● ASSIGNMENT:
Name each brand of chocolate mentioned in the spider cookie recipe text below.

● TEXT SECTION:
::::::
Soft low carb peanut butter thumbprints filled with rich sugar-free chocolate ganache. All in the shape of a spider for Halloween. Kids love them and adults do too!
I am really not much of one for Halloween these days. It may, in fact, be my least favourite holiday. As a kid I loved it but as an adult it causes me much stress. Helping young kids figure out their costumes is not that fun. You’d think it would be but they get to a certain age and they have definite pictures in their minds. And those pictures can cost a lot of money, so you buy the cheaper versions that don’t live up to the expectations and risk disappointed little faces. I wish I could sew their costumes myself as my mother did when I was little (I was once Papa Smurf and it was awesome!) but I have neither the talent nor the inclination. So my three get cheapie costumes from Target or one of those pop-up Halloween stores and you never quite know how that’s going to go.
And then there’s the candy. Oh my &*(*$(#(&$%#@ goodness, how the candy part stresses me out. I just can’t find my way to disappoint my kids and not let them Trick Or Treat and get fistfuls of sugar that I normally would never let past my doorstep. I know some mamas who swear they take it all and throw it away or give it away and their kids don’t make a fuss. Believe me, my kids would make a huge fuss. Perhaps I am not strong enough, perhaps I am a pathetic excuse for a healthy parent, but I honestly don’t believe in doing this. Instead, we parse it out over months and months and months, one tiny piece per evening, so that it lasts until Easter. And when we get to the end, the candies nobody really likes, we simply toss it.
So you’ll have to excuse me if I rarely mark the occasion of Halloween. It just doesn’t really do it for me and I prefer to pretend it’s not coming at all. But sometimes, just sometimes, I have a brilliant idea that requires immediate execution. Such as these adorable little spider cookies. I had such fun making them and photographing them, and it just so happens that they are delicious too. How could they not be, when they are soft low carb peanut butter cookies filled with creamy sugar-free chocolate ganache? I was so ridiculously pleased with myself and my children were pretty pleased with me too.
In this case, the said “brilliant idea” was not really my own. A high carb version crossed my Pinterest feed about a week ago, from my friend Sommer of A Spicy Perspective and I was instantly smitten. Her’s were made with Lindt truffles for the spider body which, for obvious reasons, it’s not an option for me. But I figured that my low carb ganache would make a great replacement filling. I found the monster eyes just at my local Safeway; although they are not sugar-free, I thought my kids would really love them. But I found I liked the cookies without the eyes just as much, so I did half with and half without. Either way, they are seriously fun.
So, despite not really loving this Halloween thing, I can find myself caught up in the moment, creating low carb Halloween-themed goodies to please my kids. Or to please myself. Which, let’s face it, may be the more important of the two!
- 1 1/2 ounces Lily's Dark Chocolate or other good quality dark chocolate such as Green & Blacks 85%, chopped
Preheat oven to 325F and line a large baking sheet with parchment or a silicone liner.
::::::
● MATERIAL SUPPLIED:
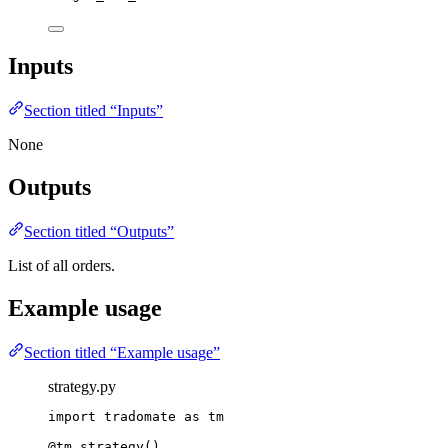
Inputs
Section titled “Inputs”
None
Outputs
Section titled “Outputs”
List of all orders.
Example usage
Section titled “Example usage”
strategy.py
import
 tradomate 
as
 tm
@tm.strategy
()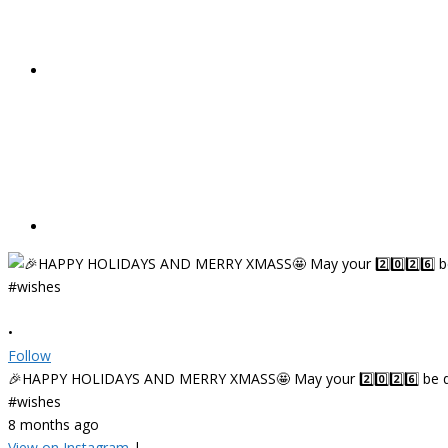
•
Follow
🎉HAPPY HOLIDAYS AND MERRY XMASS🤩 May your 2️⃣0️⃣2️⃣6️⃣ be deligh
#wishes
8 months ago
View on Instagram
|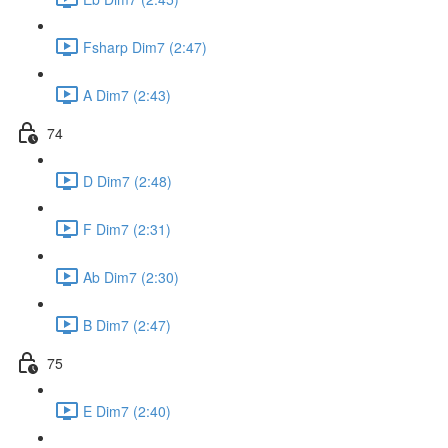
Fsharp Dim7 (2:47)
A Dim7 (2:43)
74
D Dim7 (2:48)
F Dim7 (2:31)
Ab Dim7 (2:30)
B Dim7 (2:47)
75
E Dim7 (2:40)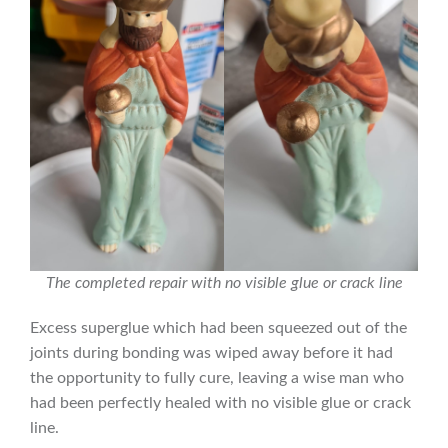
The completed repair with no visible glue or crack line
Excess superglue which had been squeezed out of the
joints during bonding was wiped away before it had
the opportunity to fully cure, leaving a wise man who
had been perfectly healed with no visible glue or crack
line.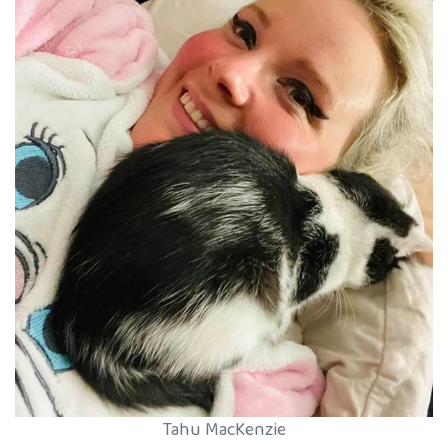
Tahu MacKenzie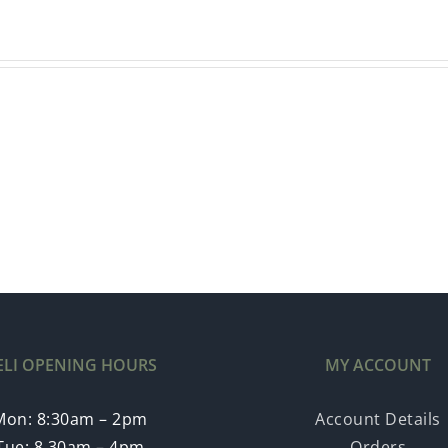
ELI OPENING HOURS
MY ACCOUNT
Mon: 8:30am – 2pm
Account Details
Tue: 8.30am – 4pm
Orders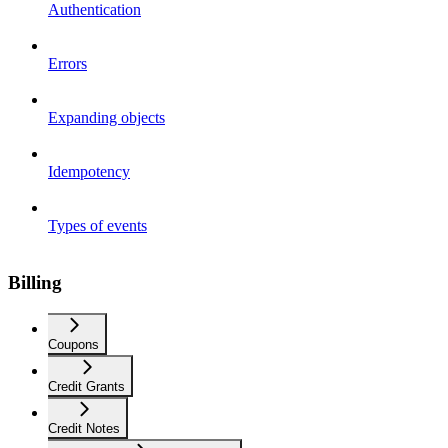
Authentication
Errors
Expanding objects
Idempotency
Types of events
Billing
Coupons
Credit Grants
Credit Notes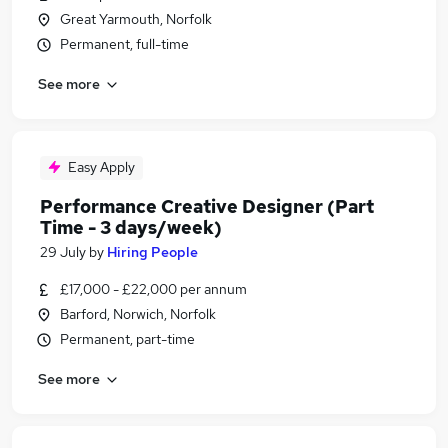
Great Yarmouth, Norfolk
Permanent, full-time
See more
Easy Apply
Performance Creative Designer (Part
Time - 3 days/week)
29 July
by
Hiring People
£17,000 - £22,000 per annum
Barford, Norwich, Norfolk
Permanent, part-time
See more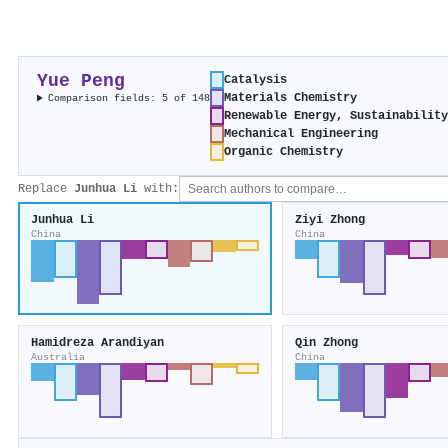
Yue Peng
Catalysis
Materials Chemistry
Comparison fields: 5 of 148
Renewable Energy, Sustainabilit
Mechanical Engineering
Organic Chemistry
Replace
Junhua Li
with:
Junhua Li
Ziyi Zhong
China
China
Hamidreza Arandiyan
Qin Zhong
Australia
China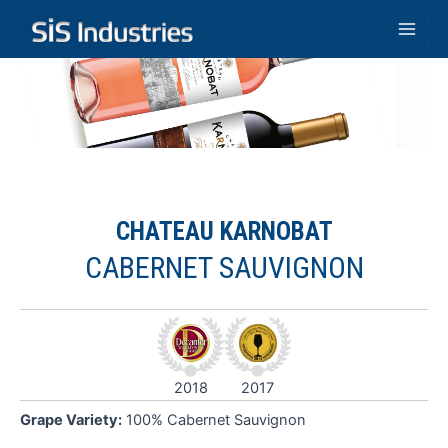
Skip
to
Main
content
Men
CHATEAU KARNOBAT
CABERNET SAUVIGNON
G
C
2018
2017
F
a
Grape Variety:
100% Cabernet Sauvignon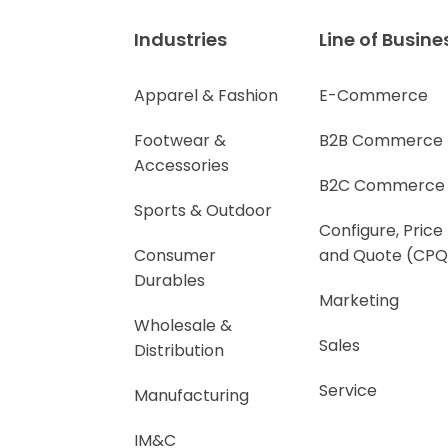
Industries
Line of Busine
Apparel & Fashion
E-Commerce
Footwear &
B2B Commerce
Accessories
B2C Commerce
Sports & Outdoor
Configure, Price
Consumer
and Quote (CPQ
Durables
Marketing
Wholesale &
Sales
Distribution
Service
Manufacturing
IM&C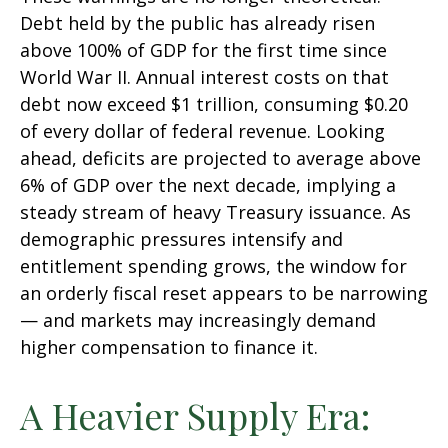
Debt held by the public has already risen
above 100% of GDP for the first time since
World War II. Annual interest costs on that
debt now exceed $1 trillion, consuming $0.20
of every dollar of federal revenue. Looking
ahead, deficits are projected to average above
6% of GDP over the next decade, implying a
steady stream of heavy Treasury issuance. As
demographic pressures intensify and
entitlement spending grows, the window for
an orderly fiscal reset appears to be narrowing
— and markets may increasingly demand
higher compensation to finance it.
A Heavier Supply Era: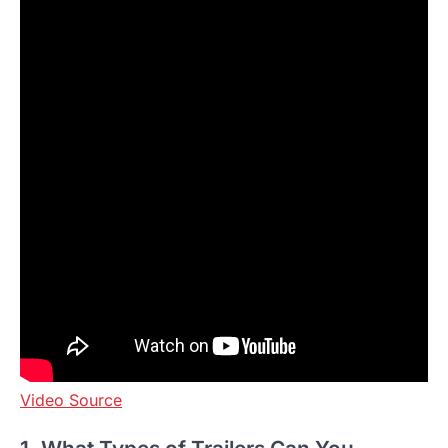
Video Source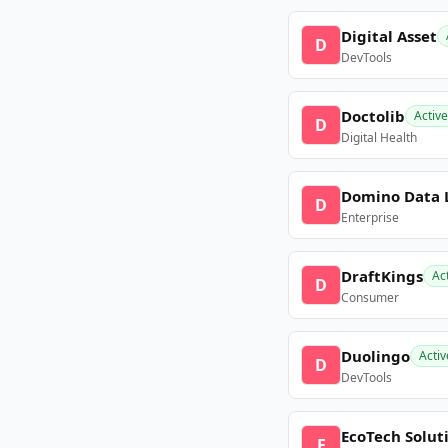
Digital Asset
D
DevTools
Doctolib
Active
D
Digital Health
Domino Data 
D
Enterprise
DraftKings
Ac
D
Consumer
Duolingo
Activ
D
DevTools
EcoTech Solut
E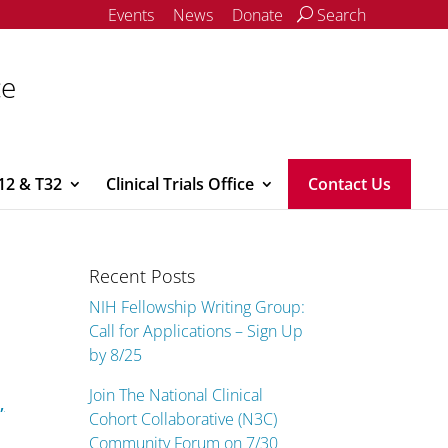
Events
News
Donate
Search
ce
12 & T32
Clinical Trials Office
Contact Us
Recent Posts
NIH Fellowship Writing Group:
Call for Applications – Sign Up
by 8/25
Join The National Clinical
,
Cohort Collaborative (N3C)
Community Forum on 7/30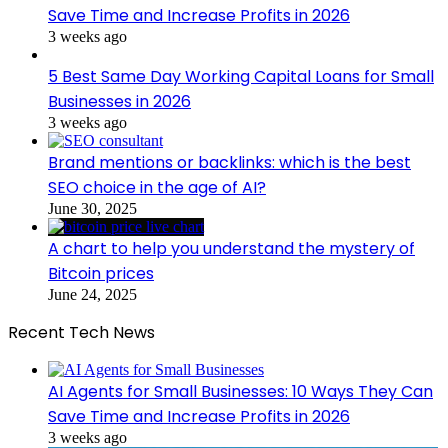
Save Time and Increase Profits in 2026
3 weeks ago
5 Best Same Day Working Capital Loans for Small
Businesses in 2026
3 weeks ago
Brand mentions or backlinks: which is the best
SEO choice in the age of AI?
June 30, 2025
A chart to help you understand the mystery of
Bitcoin prices
June 24, 2025
Recent Tech News
AI Agents for Small Businesses: 10 Ways They Can
Save Time and Increase Profits in 2026
3 weeks ago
::::::
● WRITTEN SOLUTION:
Lindt, Lily's, Green & Blacks